You’d be surprised how little homeschooling/unschooling families will live on in order to live the lifestyle they choose. Some parents will work at home or even trade shifts in order to pull it off, but a lot of them just live on very little. There are single-parent families that homeschool, though I don’t quite know how they pull it off.
One friend of mine is a homeschooler in Las Vegas. Her husband is a real estate agent, so you can imagine what their income has been for the past 3 years or so–practically nothing. She has become an expert in gardening (in Las Vegas!) and food storage. They have not received any gov’t or church assistance; instead, she started a website to teach others what she has learned. They are still living on nothing, still homeschooling.

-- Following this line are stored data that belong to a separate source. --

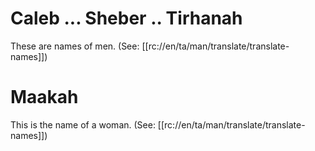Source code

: # Caleb ... Sheber .. Tirhanah

These are names of men. (See: [[rc://en/ta/man/translate/translate-names]])

# Maakah

This is the name of a woman. (See: [[rc://en/ta/man/translate/translate-names]])
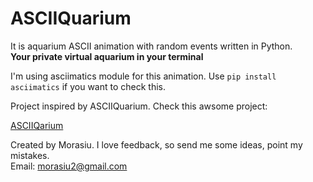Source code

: # ASCIIQuarium
It is aquarium ASCII animation with random events written in Python. <br>
**Your private virtual aquarium in your terminal**

I'm using asciimatics module for this animation.
Use `pip install asciimatics` if you want to check this.

Project inspired by ASCIIQuarium. Check this awsome project:

[ASCIIQarium](http://robobunny.com/projects/asciiquarium/html/)

Created by Morasiu.
I love feedback, so send me some ideas, point my mistakes. <br>
Email: morasiu2@gmail.com
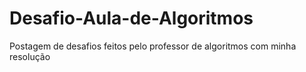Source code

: # Desafio-Aula-de-Algoritmos
Postagem de desafios feitos pelo professor de algoritmos com minha resolução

Of course I’ll grant that homeschooling is not for everyone, and it isn’t financially feasible for quite a few. But there are an awful lot of homeschoolers living on less than you would expect, because they figure it’s worth it. I saw some figures a while back–people with quite high incomes mostly don’t homeschool, they seem to spring for private school instead. Homeschooling appeals more to middle and lower-income people. It gets rarer for people in poverty, of course, but like I said–you’d be surprised.
I guess I should add that we went completely without income for most of last year. It wasn’t very fun, but we still homeschooled. We did sell out to the Man and joined a charter that pays for materials.